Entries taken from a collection
----------------
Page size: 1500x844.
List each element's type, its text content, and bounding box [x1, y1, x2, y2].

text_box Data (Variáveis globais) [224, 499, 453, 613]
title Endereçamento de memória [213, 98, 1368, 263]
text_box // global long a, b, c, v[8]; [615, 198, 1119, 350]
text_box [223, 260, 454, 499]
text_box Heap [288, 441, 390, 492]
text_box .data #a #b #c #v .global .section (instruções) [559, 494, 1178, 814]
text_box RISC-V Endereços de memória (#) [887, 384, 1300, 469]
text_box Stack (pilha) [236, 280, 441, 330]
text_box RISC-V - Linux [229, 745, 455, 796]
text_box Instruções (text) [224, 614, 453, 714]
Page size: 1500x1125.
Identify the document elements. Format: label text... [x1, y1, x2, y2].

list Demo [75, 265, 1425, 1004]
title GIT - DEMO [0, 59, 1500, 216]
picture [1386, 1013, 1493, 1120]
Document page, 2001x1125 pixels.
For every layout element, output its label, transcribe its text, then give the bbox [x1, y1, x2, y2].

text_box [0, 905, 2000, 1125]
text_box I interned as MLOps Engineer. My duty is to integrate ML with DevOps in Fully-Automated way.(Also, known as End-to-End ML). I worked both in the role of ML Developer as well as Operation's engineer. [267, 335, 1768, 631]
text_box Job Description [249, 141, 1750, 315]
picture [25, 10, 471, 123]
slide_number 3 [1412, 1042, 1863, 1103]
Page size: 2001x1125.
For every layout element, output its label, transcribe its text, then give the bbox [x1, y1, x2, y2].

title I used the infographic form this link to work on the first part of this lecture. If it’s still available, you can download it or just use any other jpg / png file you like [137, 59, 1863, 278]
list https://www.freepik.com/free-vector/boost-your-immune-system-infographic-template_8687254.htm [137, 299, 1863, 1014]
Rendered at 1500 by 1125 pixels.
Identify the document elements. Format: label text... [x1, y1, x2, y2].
----------------
◆ The problem: Could you return all lines from the records that include the word "size"?

◆ Written reply:
Page size: 1500x844.
Page size: 1500x1125.
Page size: 2001x1125.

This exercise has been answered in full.